1Wij weten het immers: als de tent die onze aardse woning is, wordt neergehaald, heeft God voor ons een gebouw gereed in de hemel, een onvergankelijk, niet door mensenhand vervaardigd huis.  2Zolang wij in dit lichaam zijn, zuchten wij dan ook, vol verlangen naar de beschutting van onze hemelse woning,  3daar wij, eenmaal hiermee bekleed, niet naakt zullen staan.  4Wij die nog in deze tent wonen, zuchten en voelen ons bezwaard, omdat wij het nieuwe kleed zouden willen aantrekken zonder het oude af te leggen; dan zou dit sterfelijke meteen worden opgeslokt door onsterfelijk leven.  5God zelf heeft ons hiervoor gereedgemaakt, toen Hij ons de Geest gaf als onderpand.  6Daarom houden wij altijd goede moed. Wij zijn ons bewust dat wij, zolang wij thuis zijn in het lichaam, ver zijn van de Heer.  7Wij leven in geloof, wij zien Hem niet.  8Maar wij houden moed en zouden liever uit dit lichaam verhuizen om onze intrek te nemen bij de Heer.  9Daarom is onze enige eerzucht, hetzij thuis hetzij in den vreemde, Hem te behagen.  10Want allen moeten wij voor Christus’ rechterstoel verschijnen, opdat ieder het loon ontvangt voor wat hij in dit leven heeft gedaan, goed of kwaad. 

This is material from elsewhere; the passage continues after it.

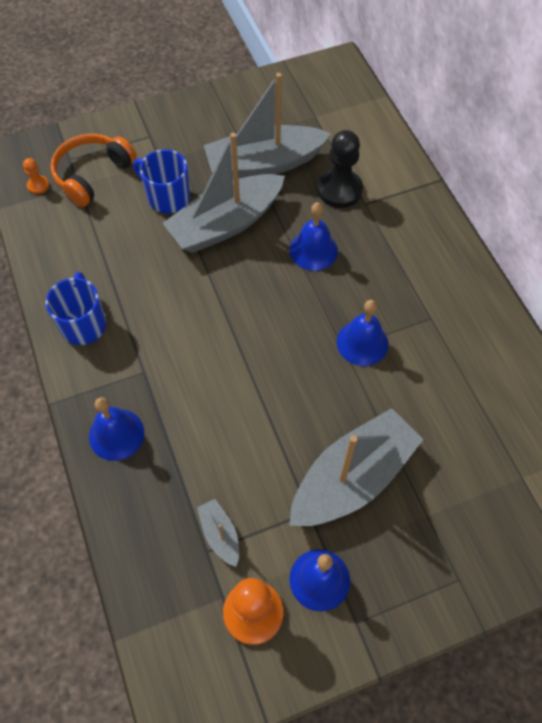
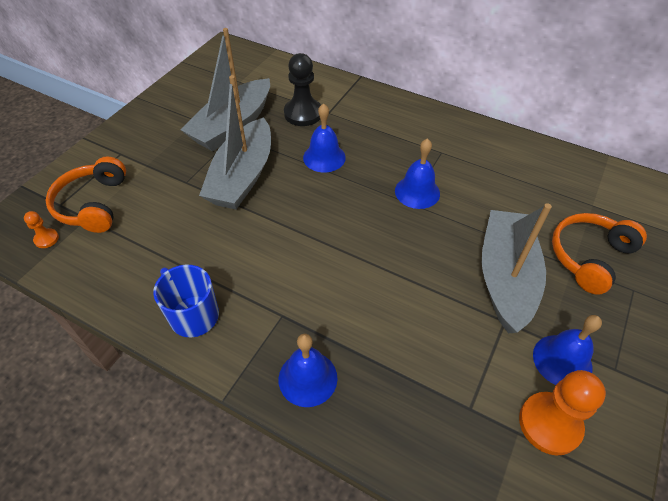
camera: 40 degrees left, 10 degrees down
blue mug [133,149,190,214] -> none
grey boat [197,499,239,567] -> none
none -> orange headphones [552,213,647,295]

Apostolaat in dienst van de verzoening
11Met deze vreze des Heren voor ogen trachten wij de mensen te winnen. Voor God zijn wij een open boek, en ook, naar ik hoop, voor u, als gij ons eerlijk wilt beoordelen. 

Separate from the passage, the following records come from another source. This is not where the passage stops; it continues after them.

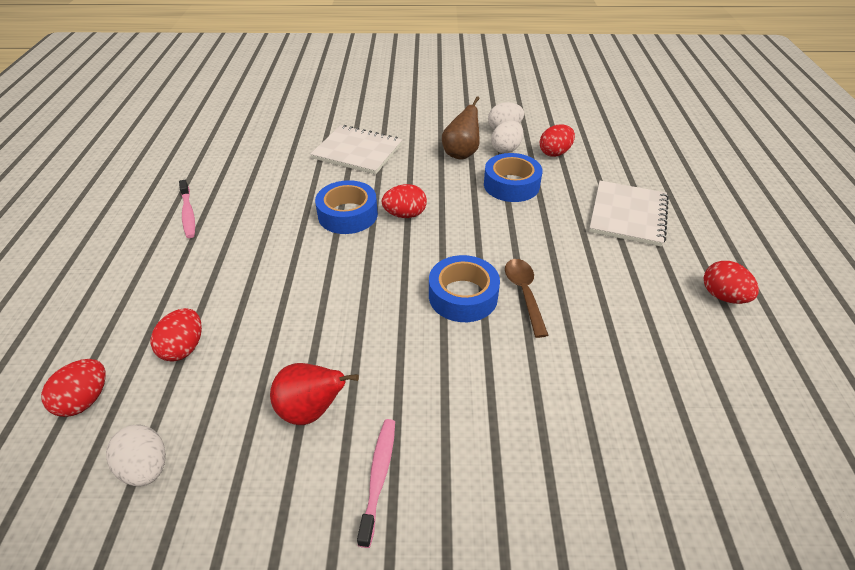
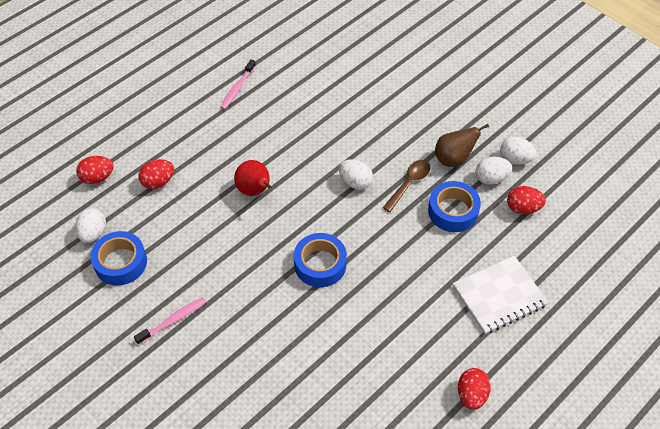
camera: 45 degrees right, 10 degrees up
red pear [270,363,359,425] -> red pear moved to [234,160,271,196]
white notebook [311,125,402,174] -> none
blue tape [315,180,378,234] -> blue tape moved to [90,231,147,286]
red egg [382,184,427,218] -> white egg [339,160,373,190]
brown spoon [505,259,548,338] -> brown spoon moved to [383,160,430,212]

12Wij gaan ons niet opnieuw bij u aanprijzen, wij willen u alleen de kans geven onze eer hoog te houden en hen van antwoord te dienen die hun roem zoeken in de schijn en niet in het wezen.  13Zijn wij ooit van zinnen geweest, dan was het voor God; zijn wij verstandig, dan is het voor u.  14De liefde van Christus laat ons geen rust, sinds wij hebben ingezien, dat Een is gestorven voor allen. Maar dan zijn allen gestorven!  15En Hij is voor allen gestorven, opdat zij die leven niet meer voor zichzelf zouden leven, maar voor Hem die ter wille van hen is gestorven en verrezen.  16Daarom beoordelen wij voortaan niemand meer naar de oude maatstaven. En al hebben wij Christus ooit op zulke wijze beoordeeld, dan nu toch niet meer.  17Zo is dus wie in Christus is, een nieuwe schepping: het oude is voorbij, het nieuwe is al gekomen.  18En dit alles komt van God. Hij heeft ons door Christus met zich verzoend en ons (apostelen) de dienst van die verzoening toevertrouwd.  19Ja, God was het die in Christus de wereld met zich verzoende: Hij telde de fouten van de mensen niet en ons gaf Hij de boodschap van de verzoening mee.  20Wij zijn dus gezanten van Christus, God roept u op door ons woord. Wij smeken u in Christus’ naam: laat u met God verzoenen!  21Hem die geen zonde heeft gekend, heeft God voor ons tot zonde gemaakt, opdat wij door Hem Gods eigen heiligheid zouden worden.